(Dataset items)
◇ ◇ ◇ ◇ ◇ ◇ ◇
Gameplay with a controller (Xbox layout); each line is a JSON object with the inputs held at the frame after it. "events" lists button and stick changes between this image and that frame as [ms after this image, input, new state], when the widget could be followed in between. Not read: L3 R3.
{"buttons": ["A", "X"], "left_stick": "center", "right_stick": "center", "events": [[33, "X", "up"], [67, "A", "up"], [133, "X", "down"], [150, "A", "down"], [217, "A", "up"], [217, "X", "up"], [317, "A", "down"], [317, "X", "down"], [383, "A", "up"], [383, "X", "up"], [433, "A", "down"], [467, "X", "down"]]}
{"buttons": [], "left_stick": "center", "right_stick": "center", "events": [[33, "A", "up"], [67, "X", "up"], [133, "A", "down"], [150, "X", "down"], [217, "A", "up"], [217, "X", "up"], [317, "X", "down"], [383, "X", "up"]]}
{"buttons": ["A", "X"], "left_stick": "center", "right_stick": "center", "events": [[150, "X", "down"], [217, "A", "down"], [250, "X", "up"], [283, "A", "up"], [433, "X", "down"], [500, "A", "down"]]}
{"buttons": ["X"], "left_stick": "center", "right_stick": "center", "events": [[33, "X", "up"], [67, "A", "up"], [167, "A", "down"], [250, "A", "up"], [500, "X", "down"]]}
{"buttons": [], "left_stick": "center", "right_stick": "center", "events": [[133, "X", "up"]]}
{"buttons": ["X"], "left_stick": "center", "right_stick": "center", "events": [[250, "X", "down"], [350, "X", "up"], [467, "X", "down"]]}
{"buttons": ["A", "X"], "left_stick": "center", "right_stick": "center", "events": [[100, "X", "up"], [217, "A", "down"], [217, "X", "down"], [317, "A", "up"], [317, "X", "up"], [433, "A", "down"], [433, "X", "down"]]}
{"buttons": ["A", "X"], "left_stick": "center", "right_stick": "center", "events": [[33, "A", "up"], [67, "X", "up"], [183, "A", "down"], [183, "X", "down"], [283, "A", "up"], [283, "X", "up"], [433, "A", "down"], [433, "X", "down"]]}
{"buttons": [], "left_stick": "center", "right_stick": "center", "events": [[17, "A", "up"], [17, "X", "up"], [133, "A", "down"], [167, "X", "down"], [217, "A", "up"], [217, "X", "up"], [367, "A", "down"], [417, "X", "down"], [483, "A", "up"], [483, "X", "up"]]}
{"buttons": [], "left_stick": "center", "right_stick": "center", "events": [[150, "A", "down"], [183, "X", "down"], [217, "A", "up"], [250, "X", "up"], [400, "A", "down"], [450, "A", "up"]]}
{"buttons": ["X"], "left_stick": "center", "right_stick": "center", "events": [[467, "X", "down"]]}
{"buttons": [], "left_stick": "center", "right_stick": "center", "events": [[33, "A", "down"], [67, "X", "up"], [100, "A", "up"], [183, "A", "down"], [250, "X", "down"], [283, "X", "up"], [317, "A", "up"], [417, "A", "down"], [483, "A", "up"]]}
◇ ◇ ◇ ◇ ◇ ◇ ◇
### TASK INSTRUCTIONS:
Word for word, restate all of the data shown above.

### RESPONSE TO THIS TASK:
Gameplay with a controller (Xbox layout); each line is a JSON object with the inputs held at the frame after it. "events" lists button and stick changes between this image and that frame as [ms after this image, input, new state], when the widget could be followed in between. Not read: L3 R3.
{"buttons": ["A", "X"], "left_stick": "center", "right_stick": "center", "events": [[33, "X", "up"], [67, "A", "up"], [133, "X", "down"], [150, "A", "down"], [217, "A", "up"], [217, "X", "up"], [317, "A", "down"], [317, "X", "down"], [383, "A", "up"], [383, "X", "up"], [433, "A", "down"], [467, "X", "down"]]}
{"buttons": [], "left_stick": "center", "right_stick": "center", "events": [[33, "A", "up"], [67, "X", "up"], [133, "A", "down"], [150, "X", "down"], [217, "A", "up"], [217, "X", "up"], [317, "X", "down"], [383, "X", "up"]]}
{"buttons": ["A", "X"], "left_stick": "center", "right_stick": "center", "events": [[150, "X", "down"], [217, "A", "down"], [250, "X", "up"], [283, "A", "up"], [433, "X", "down"], [500, "A", "down"]]}
{"buttons": ["X"], "left_stick": "center", "right_stick": "center", "events": [[33, "X", "up"], [67, "A", "up"], [167, "A", "down"], [250, "A", "up"], [500, "X", "down"]]}
{"buttons": [], "left_stick": "center", "right_stick": "center", "events": [[133, "X", "up"]]}
{"buttons": ["X"], "left_stick": "center", "right_stick": "center", "events": [[250, "X", "down"], [350, "X", "up"], [467, "X", "down"]]}
{"buttons": ["A", "X"], "left_stick": "center", "right_stick": "center", "events": [[100, "X", "up"], [217, "A", "down"], [217, "X", "down"], [317, "A", "up"], [317, "X", "up"], [433, "A", "down"], [433, "X", "down"]]}
{"buttons": ["A", "X"], "left_stick": "center", "right_stick": "center", "events": [[33, "A", "up"], [67, "X", "up"], [183, "A", "down"], [183, "X", "down"], [283, "A", "up"], [283, "X", "up"], [433, "A", "down"], [433, "X", "down"]]}
{"buttons": [], "left_stick": "center", "right_stick": "center", "events": [[17, "A", "up"], [17, "X", "up"], [133, "A", "down"], [167, "X", "down"], [217, "A", "up"], [217, "X", "up"], [367, "A", "down"], [417, "X", "down"], [483, "A", "up"], [483, "X", "up"]]}
{"buttons": [], "left_stick": "center", "right_stick": "center", "events": [[150, "A", "down"], [183, "X", "down"], [217, "A", "up"], [250, "X", "up"], [400, "A", "down"], [450, "A", "up"]]}
{"buttons": ["X"], "left_stick": "center", "right_stick": "center", "events": [[467, "X", "down"]]}
{"buttons": [], "left_stick": "center", "right_stick": "center", "events": [[33, "A", "down"], [67, "X", "up"], [100, "A", "up"], [183, "A", "down"], [250, "X", "down"], [283, "X", "up"], [317, "A", "up"], [417, "A", "down"], [483, "A", "up"]]}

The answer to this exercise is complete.